> _TEXTO SELECCIONADO_:

::::::::

Por qué Hawái pertenece a Estados Unidos: la historia de cómo se apropió de las islas

Hawái era un reino dirigido por una monarquía, hasta que hace más de 100 años, Estados Unidos decidió anexar las islas sin consentimiento de la población.

09 de febrero, 2026 | 15.41

El 7 de julio de 1898, Hawái dejó de ser un reino soberano para convertirse en territorio de Estados Unidos, tras la aprobación en el Congreso de Washington de la resolución de anexión que integró el archipiélago al país norteamericano. Este hecho, producto de un largo proceso político, económico y militar, marca una de las etapas más controvertidas de la expansión estadounidense.

¿Cómo era Hawái antes de la anexión a Estados Unidos?

A fines del siglo XIX, el Reino de Hawái era una monarquía independiente con su propia cultura, leyes y relaciones diplomáticas. La economía se había transformado con la llegada de misioneros, comerciantes y, especialmente, de empresarios del azúcar que se beneficiaron de tratados con Estados Unidos, como el acuerdo de reciprocidad de 1875, que eliminó aranceles a los productos hawaianos a cambio de concesiones estratégicas como el acceso al puerto Pearl Harbor.

La escalada hacia la anexión abrió con el desgaste de la monarquía. En 1887, un grupo de terratenientes y empresarios, muchos de origen estadounidense, forzó al rey Kalākaua a firmar la llamada Constitución del Bayoneta, que redujo el poder real y amplificó el control de intereses extranjeros sobre el gobierno hawaiano.

El verdadero punto de quiebre ocurrió el 17 de enero de 1893, cuando el denominado Comité de Seguridad: liderado por figuras como Sanford B. Dole y con apoyo tácito del representante de Estados Unidos en Hawái y de la Marina norteamericana, derrocó a la reina Liliʻuokalani y proclamó un gobierno provisional. El objetivo explícito de este comité era lograr la anexión por parte de Washington, y aunque el primer presidente estadounidense involucrado, Grover Cleveland, se opuso y calificó el acto de ilegal, los sucesos políticos siguieron su curso.

::::::::

(Registros de un conjunto de datos)
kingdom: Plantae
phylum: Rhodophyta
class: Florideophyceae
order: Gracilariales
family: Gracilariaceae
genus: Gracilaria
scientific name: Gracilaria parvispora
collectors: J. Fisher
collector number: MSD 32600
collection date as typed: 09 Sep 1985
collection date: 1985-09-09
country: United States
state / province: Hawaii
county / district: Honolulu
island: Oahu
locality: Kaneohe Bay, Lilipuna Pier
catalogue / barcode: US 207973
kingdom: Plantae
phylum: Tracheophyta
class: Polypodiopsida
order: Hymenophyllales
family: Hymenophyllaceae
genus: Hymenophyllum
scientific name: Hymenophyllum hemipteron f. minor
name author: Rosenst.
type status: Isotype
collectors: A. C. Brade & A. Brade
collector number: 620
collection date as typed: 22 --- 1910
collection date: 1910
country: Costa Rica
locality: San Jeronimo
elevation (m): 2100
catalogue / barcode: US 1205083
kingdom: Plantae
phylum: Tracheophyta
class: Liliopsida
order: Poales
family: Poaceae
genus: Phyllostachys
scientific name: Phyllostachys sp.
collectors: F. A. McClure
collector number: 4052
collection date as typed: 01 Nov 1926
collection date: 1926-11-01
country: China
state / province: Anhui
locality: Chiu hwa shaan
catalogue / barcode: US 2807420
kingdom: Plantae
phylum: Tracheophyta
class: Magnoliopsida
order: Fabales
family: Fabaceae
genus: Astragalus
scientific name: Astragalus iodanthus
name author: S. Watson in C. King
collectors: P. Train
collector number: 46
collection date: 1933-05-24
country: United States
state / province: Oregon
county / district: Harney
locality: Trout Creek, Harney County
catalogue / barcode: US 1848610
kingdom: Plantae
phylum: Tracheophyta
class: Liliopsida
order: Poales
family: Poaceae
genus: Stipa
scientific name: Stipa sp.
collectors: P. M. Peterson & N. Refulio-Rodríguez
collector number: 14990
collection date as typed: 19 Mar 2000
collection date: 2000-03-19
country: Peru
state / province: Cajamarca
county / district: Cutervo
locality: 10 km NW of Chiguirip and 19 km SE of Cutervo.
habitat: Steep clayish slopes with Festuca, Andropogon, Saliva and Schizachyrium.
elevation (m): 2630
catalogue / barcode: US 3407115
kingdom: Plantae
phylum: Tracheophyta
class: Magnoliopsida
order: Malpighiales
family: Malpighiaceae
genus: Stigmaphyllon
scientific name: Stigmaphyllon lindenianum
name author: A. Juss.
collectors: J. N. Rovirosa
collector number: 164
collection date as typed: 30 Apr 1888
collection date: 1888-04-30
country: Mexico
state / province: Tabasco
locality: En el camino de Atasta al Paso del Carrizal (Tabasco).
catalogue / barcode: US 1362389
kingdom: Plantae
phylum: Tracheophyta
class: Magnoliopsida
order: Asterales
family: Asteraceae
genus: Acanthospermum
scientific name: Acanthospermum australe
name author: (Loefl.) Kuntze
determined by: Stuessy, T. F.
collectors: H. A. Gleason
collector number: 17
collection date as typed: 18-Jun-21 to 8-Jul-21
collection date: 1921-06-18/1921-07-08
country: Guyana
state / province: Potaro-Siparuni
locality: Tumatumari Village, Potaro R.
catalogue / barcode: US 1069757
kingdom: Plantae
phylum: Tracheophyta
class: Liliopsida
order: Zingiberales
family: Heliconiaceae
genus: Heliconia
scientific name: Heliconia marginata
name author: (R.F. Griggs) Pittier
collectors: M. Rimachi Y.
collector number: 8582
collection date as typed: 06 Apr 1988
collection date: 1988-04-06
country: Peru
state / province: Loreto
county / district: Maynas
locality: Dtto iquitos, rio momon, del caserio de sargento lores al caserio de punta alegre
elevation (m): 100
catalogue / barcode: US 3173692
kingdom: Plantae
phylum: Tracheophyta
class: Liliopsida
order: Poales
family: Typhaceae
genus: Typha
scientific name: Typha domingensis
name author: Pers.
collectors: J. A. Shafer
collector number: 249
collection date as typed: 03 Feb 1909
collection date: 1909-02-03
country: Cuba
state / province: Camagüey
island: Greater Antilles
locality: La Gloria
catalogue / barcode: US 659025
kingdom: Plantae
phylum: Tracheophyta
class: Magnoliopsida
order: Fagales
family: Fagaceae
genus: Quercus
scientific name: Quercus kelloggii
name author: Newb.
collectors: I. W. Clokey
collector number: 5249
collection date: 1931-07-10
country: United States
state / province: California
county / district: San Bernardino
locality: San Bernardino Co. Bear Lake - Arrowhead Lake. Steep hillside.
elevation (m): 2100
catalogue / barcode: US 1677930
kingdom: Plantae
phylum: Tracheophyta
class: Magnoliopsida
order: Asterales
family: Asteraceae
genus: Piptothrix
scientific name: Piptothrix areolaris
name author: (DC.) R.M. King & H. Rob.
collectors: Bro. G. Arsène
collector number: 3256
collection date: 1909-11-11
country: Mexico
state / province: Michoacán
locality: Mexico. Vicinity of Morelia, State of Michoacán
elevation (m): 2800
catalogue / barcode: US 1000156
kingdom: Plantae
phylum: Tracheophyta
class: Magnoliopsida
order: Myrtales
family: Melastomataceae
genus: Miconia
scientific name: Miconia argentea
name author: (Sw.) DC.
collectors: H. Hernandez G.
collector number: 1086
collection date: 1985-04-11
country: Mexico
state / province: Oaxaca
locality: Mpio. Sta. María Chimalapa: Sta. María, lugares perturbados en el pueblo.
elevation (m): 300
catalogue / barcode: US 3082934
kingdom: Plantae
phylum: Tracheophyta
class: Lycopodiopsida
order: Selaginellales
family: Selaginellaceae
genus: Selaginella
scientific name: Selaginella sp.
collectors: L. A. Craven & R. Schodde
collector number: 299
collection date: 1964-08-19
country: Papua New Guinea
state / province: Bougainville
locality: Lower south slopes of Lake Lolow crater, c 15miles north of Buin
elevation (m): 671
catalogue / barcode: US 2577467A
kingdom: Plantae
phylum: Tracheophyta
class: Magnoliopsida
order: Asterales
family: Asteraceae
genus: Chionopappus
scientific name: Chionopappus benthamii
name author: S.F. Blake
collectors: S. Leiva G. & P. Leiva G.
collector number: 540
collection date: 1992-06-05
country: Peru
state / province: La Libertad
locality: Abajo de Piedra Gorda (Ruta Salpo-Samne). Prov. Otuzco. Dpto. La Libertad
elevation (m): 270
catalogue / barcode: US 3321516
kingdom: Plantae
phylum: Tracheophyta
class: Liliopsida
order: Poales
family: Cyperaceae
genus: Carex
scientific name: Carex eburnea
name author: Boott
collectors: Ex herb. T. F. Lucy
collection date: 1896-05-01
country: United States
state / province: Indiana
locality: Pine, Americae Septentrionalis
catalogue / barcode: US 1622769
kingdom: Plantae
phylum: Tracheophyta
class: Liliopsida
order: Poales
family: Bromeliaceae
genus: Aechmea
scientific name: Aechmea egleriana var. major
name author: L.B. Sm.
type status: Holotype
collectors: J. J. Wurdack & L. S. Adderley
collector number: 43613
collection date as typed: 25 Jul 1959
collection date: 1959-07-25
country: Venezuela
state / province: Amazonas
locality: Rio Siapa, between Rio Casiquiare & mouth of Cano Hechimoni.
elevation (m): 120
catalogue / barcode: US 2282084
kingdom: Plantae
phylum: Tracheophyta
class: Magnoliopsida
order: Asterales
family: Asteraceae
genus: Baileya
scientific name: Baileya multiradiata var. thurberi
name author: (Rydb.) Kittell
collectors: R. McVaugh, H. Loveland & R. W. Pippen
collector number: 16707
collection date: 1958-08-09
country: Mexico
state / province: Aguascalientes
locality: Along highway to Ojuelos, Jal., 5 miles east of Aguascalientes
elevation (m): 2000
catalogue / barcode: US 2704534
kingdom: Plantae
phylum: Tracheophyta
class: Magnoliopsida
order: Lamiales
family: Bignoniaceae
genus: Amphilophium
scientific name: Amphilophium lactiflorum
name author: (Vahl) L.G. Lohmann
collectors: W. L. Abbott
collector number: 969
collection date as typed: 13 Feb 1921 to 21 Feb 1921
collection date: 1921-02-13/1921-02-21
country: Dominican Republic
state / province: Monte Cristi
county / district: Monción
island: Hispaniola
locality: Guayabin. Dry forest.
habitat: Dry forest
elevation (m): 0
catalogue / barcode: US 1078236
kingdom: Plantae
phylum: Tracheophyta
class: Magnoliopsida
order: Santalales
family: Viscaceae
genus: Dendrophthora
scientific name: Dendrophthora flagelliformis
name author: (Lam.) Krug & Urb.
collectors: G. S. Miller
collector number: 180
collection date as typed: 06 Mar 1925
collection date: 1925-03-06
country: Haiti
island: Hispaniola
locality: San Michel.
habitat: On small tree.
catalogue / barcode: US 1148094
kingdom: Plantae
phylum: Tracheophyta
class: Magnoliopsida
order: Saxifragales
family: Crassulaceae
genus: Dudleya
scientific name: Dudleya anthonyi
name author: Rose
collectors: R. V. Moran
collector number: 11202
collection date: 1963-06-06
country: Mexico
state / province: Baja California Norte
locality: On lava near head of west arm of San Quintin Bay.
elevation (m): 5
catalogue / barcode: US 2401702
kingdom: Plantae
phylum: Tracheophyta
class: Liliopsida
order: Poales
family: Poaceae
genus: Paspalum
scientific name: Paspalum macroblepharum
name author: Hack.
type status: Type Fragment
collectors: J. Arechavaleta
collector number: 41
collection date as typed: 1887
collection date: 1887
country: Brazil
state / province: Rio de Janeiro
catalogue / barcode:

::::::::

> _REQUISITOS DEL EJERCICIO_:
Reproduzca de forma literal el pasaje del texto sobre la anexión de Hawái, desde "El verdadero punto" hasta "siguieron su curso.", ambos inclusive. Los datos no guardan relación alguna con el texto.

> _RESPUESTA_:
El verdadero punto de quiebre ocurrió el 17 de enero de 1893, cuando el denominado Comité de Seguridad: liderado por figuras como Sanford B. Dole y con apoyo tácito del representante de Estados Unidos en Hawái y de la Marina norteamericana, derrocó a la reina Liliʻuokalani y proclamó un gobierno provisional. El objetivo explícito de este comité era lograr la anexión por parte de Washington, y aunque el primer presidente estadounidense involucrado, Grover Cleveland, se opuso y calificó el acto de ilegal, los sucesos políticos siguieron su curso.